• **Passage to read**
=== Begin Enclosure ===

Several years ago I was invited with many other people to attend a protest march on the coal plant that supplied the Capital with energy. Many other people, including Mr. Berry attended this, marching pubically to demand we stop warming the planet with coal. I wished to attend, but was unable to, but when talking to some friends who were in fact planning to attend, I felt that there was a gap in some participants’ understanding. Many of the younger people I met who were excited to bus down to Washington understood very well the dangers of coal – of mining and mountaintop removal, of contamination of water or destabilization of the climate and were courageously willing to stand up to stop coal consumption. What was missing from this protest in some cases was a sense of the connection between that and how they would live. Coal is the single largest element in American electric production – how many of them were prepared to live with about half as much electricity?

Some undoubtably were. Wendell Berry, who has tried for decades to convince Americans that the pre-electric past was not hell, for example, has an extraordinarily clear idea of this. Most of the young people I met on their way to the protest, and even some of the older ones were not. They felt that we should replace our coal with renewables, and if they understood the technical and resource challenges to doing so, assumed (or preferred to believe) that we could do this rapidly without substantive sacrifice or personal constraint. They saw the merits of the protest, and of closing the coal plant – and these were manifest. Without, however, the corresponding emergence of a daily life, a new American dream that consumes far, far less, however, such protests are doomed to failure, because we do not really want them to succeed, do not really want the life we would get if anyone took us seriously.

I believe strongly in political action – I took part in my first protest as a teenager, I have been arrested for political reasons, and I feel public protest is good for the soul, not just for drawing attention or making change. I didn’t go, however, because I had to stay home – my son was nursing, my husband was working, the farm needed me, and I have come to think that this staying home had its merits as well. I do not say this to devalue public protest, which I think has an important role – but I do think that protest must be tied to the creation of other kinds of daily change.

This prioritization of protest over the emergence of an ordinary, sustainable life is understandable in a society that prefers the large and shiny to the small and domestic, and that demeans daily personal actions and ways of life as unimportant. I have in much of my other work attempted to articulate the ways in which our personal actions are in fact, political and the conventional distinctions between personal and political intellectually bankrupt, and while I may have made a modest fame in doing so, I’ve mostly failed so far. This is problematic because it is precisely the emergence of a life worth living – and that can be lived by all the 7-9 billion people who will share our planet in the coming years that is most urgently necessary. If creating and modelling some sort of preliminary life of this sort is my project, I come to it well after Berry, and less gracefully. Still, such a vast project with so few participants can always use one more.

=== End Enclosure ===

• **Required tasks**
[a] In the coal protest essay, what is the single largest element in American electric production?
[b] Write out the coal protest essay from "I believe strongly" to "of daily change.", swapping in "demonstration" for "protest".

• **Information**
=== Begin Enclosure ===

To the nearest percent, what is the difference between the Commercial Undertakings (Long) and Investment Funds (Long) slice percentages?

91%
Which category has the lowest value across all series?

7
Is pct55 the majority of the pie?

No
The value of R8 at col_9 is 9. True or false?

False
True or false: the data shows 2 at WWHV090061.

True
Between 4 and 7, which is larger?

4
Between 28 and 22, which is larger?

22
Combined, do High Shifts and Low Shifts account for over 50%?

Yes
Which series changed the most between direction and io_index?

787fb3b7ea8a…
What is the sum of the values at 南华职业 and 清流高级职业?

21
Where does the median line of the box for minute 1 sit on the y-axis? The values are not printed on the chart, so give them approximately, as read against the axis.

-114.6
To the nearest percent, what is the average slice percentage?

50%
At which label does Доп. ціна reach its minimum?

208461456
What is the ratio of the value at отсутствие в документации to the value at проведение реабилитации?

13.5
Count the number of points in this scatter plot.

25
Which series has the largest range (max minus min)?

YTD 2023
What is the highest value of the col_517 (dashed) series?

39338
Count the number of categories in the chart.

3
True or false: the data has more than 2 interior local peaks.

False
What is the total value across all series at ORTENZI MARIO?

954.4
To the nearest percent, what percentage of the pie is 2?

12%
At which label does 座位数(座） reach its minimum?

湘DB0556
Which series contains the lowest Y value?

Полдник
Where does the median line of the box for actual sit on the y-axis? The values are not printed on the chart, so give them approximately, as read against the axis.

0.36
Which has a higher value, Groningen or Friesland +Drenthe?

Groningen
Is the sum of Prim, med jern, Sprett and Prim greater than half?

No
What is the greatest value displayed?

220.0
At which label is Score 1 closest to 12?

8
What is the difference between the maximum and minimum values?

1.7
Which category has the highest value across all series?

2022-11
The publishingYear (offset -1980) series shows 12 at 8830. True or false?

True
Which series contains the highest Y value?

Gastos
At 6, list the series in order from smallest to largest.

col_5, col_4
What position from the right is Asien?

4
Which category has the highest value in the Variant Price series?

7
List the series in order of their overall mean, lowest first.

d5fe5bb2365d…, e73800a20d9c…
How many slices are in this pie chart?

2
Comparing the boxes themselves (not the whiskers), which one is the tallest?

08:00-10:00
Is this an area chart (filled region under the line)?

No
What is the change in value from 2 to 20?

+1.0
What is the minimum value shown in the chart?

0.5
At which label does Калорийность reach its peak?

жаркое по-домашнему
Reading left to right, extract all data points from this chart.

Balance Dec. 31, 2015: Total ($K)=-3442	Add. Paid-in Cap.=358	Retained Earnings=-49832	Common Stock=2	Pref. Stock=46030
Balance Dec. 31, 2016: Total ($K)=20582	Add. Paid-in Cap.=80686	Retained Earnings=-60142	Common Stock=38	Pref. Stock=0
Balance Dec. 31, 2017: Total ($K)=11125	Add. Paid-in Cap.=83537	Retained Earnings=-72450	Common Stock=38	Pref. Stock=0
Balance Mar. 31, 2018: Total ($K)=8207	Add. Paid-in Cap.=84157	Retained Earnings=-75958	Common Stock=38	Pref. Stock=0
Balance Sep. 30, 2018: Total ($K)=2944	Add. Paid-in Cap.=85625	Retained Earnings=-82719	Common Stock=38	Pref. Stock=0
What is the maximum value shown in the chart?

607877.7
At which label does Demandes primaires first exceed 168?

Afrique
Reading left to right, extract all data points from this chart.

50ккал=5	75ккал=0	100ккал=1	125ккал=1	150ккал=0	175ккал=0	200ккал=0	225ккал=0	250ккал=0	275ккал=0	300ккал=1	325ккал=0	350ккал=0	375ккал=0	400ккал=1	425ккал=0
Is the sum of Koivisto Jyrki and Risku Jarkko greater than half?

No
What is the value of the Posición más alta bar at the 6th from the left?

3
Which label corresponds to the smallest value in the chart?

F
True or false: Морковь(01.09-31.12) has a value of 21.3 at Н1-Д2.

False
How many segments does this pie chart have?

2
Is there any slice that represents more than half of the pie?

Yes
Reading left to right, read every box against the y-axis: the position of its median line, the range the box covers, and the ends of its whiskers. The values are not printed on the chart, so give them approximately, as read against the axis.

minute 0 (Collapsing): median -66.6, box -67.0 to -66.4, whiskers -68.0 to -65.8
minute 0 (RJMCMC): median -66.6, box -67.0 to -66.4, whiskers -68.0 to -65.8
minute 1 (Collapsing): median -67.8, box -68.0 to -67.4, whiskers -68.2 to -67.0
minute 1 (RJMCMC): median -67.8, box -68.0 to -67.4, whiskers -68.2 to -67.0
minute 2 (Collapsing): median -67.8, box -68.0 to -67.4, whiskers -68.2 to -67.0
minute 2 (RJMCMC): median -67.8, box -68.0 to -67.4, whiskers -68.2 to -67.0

=== End Enclosure ===

• **Your written answers**
[a] Coal.

[b]
I believe strongly in political action – I took part in my first demonstration as a teenager, I have been arrested for political reasons, and I feel public demonstration is good for the soul, not just for drawing attention or making change. I didn’t go, however, because I had to stay home – my son was nursing, my husband was working, the farm needed me, and I have come to think that this staying home had its merits as well. I do not say this to devalue public demonstration, which I think has an important role – but I do think that demonstration must be tied to the creation of other kinds of daily change.